To do:
You are asked to filter the data below and copy every line holding "both".

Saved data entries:
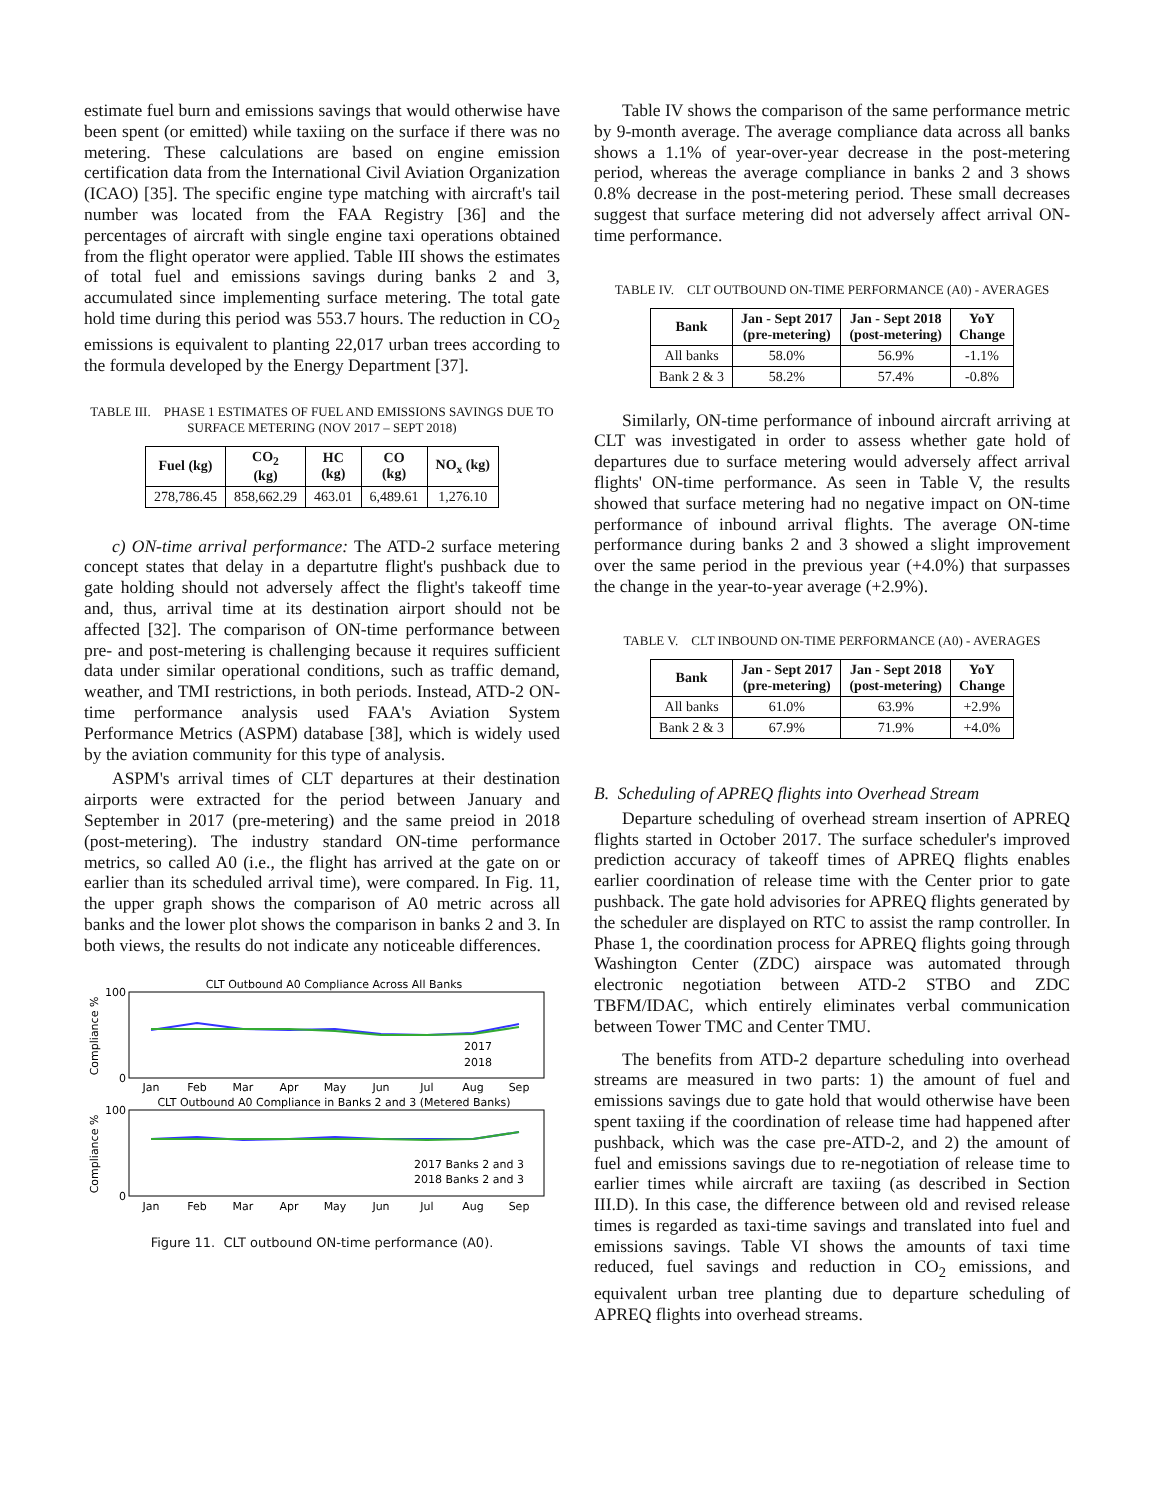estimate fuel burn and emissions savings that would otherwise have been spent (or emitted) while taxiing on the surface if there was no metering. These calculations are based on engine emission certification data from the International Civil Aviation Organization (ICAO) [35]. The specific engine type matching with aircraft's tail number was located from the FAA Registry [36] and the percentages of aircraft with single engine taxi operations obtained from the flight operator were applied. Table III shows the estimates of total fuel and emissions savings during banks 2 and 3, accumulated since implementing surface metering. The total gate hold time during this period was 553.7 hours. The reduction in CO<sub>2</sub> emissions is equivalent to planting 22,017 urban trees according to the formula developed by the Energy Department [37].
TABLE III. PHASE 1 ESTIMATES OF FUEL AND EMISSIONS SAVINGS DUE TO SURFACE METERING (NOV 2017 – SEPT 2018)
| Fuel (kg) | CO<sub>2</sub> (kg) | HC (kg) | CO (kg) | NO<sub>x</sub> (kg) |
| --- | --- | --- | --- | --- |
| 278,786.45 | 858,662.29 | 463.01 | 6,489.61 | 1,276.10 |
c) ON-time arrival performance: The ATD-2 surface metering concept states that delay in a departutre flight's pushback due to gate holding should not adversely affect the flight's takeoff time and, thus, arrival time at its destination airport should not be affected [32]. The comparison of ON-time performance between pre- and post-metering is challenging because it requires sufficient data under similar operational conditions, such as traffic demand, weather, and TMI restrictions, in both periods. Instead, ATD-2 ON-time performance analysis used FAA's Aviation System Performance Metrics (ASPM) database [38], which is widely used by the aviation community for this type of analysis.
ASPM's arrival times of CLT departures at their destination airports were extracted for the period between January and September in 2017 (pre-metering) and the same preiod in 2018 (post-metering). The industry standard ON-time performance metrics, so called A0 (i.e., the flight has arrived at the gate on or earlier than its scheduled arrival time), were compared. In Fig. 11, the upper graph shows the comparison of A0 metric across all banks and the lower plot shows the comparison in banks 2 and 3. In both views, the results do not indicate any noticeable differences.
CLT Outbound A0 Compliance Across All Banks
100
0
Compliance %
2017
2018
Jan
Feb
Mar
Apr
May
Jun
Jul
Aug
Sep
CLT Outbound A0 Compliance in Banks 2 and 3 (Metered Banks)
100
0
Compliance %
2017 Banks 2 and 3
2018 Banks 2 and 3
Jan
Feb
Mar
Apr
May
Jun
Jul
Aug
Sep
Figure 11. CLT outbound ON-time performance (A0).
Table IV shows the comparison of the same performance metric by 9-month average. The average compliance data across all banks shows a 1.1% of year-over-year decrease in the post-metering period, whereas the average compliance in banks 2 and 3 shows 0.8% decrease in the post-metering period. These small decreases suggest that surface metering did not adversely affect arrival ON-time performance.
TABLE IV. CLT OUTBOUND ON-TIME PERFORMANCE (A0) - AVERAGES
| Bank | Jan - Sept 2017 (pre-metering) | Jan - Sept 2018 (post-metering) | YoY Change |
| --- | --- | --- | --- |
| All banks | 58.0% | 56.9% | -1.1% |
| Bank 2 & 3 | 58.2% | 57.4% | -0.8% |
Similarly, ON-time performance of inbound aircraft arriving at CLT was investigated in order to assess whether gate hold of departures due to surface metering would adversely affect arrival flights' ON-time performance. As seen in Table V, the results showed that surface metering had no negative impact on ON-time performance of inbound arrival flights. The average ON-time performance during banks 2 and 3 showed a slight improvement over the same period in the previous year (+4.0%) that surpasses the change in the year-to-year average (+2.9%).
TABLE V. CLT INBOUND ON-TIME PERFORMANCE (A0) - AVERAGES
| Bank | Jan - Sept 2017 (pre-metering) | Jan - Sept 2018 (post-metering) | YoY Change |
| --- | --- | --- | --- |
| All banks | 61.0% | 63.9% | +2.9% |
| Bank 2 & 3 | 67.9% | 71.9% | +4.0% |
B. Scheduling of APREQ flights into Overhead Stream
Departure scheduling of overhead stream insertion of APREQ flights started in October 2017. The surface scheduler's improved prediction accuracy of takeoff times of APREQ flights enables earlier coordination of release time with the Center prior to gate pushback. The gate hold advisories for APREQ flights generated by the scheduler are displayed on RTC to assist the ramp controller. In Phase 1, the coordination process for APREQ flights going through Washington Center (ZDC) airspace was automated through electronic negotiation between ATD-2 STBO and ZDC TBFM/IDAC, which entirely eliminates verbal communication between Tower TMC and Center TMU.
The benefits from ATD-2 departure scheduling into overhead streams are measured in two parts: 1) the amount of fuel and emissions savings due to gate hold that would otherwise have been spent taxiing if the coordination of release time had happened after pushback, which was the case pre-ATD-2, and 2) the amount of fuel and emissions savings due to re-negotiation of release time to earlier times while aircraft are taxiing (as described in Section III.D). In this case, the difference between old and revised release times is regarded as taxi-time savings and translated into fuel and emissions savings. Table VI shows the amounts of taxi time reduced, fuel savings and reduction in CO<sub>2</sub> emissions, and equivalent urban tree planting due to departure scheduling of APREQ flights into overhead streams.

* * *

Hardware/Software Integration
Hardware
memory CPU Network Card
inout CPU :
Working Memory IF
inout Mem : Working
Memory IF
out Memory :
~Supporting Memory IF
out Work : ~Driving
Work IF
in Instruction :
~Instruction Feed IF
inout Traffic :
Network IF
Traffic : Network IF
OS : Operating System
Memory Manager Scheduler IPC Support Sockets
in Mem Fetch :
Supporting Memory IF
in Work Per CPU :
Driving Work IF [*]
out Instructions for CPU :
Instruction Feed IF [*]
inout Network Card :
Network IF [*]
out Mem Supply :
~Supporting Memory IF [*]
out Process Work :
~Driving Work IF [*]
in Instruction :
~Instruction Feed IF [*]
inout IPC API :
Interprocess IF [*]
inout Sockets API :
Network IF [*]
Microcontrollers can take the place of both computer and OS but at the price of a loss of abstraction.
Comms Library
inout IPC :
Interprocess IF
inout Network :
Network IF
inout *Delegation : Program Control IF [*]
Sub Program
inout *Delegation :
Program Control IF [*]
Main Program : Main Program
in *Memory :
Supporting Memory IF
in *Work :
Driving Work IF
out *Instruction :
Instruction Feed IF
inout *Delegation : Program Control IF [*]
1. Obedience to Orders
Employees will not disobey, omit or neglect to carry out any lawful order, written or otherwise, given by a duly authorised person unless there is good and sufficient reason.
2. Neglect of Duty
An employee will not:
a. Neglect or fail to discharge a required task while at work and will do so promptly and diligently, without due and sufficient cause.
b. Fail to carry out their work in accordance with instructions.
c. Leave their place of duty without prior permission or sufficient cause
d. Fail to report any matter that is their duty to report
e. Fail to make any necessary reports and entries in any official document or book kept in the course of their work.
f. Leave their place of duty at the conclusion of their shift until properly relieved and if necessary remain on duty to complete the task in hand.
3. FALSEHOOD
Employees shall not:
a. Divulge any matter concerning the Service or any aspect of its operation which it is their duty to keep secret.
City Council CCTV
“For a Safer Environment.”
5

Your response:
c) ON-time arrival performance: The ATD-2 surface metering concept states that delay in a departutre flight's pushback due to gate holding should not adversely affect the flight's takeoff time and, thus, arrival time at its destination airport should not be affected [32]. The comparison of ON-time performance between pre- and post-metering is challenging because it requires sufficient data under similar operational conditions, such as traffic demand, weather, and TMI restrictions, in both periods. Instead, ATD-2 ON-time performance analysis used FAA's Aviation System Performance Metrics (ASPM) database [38], which is widely used by the aviation community for this type of analysis.
ASPM's arrival times of CLT departures at their destination airports were extracted for the period between January and September in 2017 (pre-metering) and the same preiod in 2018 (post-metering). The industry standard ON-time performance metrics, so called A0 (i.e., the flight has arrived at the gate on or earlier than its scheduled arrival time), were compared. In Fig. 11, the upper graph shows the comparison of A0 metric across all banks and the lower plot shows the comparison in banks 2 and 3. In both views, the results do not indicate any noticeable differences.
Microcontrollers can take the place of both computer and OS but at the price of a loss of abstraction.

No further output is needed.